--- START ---
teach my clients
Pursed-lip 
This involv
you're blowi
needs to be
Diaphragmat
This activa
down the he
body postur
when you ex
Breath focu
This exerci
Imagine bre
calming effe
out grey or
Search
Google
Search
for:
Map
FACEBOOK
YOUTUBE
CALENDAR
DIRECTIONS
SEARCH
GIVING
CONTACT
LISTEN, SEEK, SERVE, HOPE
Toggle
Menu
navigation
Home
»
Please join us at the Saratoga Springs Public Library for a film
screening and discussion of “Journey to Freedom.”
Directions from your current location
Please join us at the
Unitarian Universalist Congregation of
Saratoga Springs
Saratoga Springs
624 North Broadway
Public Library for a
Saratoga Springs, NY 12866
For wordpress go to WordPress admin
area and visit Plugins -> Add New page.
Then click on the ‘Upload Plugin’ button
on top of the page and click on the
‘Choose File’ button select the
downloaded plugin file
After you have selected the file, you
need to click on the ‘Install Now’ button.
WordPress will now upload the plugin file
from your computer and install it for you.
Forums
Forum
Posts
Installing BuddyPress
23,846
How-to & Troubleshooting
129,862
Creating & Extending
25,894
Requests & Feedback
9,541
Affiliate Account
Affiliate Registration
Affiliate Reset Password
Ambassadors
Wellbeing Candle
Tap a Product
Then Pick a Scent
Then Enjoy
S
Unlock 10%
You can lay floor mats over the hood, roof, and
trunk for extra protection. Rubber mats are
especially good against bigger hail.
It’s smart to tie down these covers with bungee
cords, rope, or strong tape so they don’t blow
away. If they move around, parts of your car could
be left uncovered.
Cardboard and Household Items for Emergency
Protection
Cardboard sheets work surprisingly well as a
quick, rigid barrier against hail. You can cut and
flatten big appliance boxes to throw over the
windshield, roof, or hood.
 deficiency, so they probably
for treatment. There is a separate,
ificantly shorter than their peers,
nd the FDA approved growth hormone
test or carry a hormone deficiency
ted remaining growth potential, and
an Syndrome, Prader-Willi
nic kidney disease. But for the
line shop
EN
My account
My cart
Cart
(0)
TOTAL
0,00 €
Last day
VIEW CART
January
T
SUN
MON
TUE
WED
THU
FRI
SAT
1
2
--- END ---
Job.
Which rows contain the word "button"? Copy each of them in full.

Exercise result.
Then click on the ‘Upload Plugin’ button
‘Choose File’ button select the
need to click on the ‘Install Now’ button.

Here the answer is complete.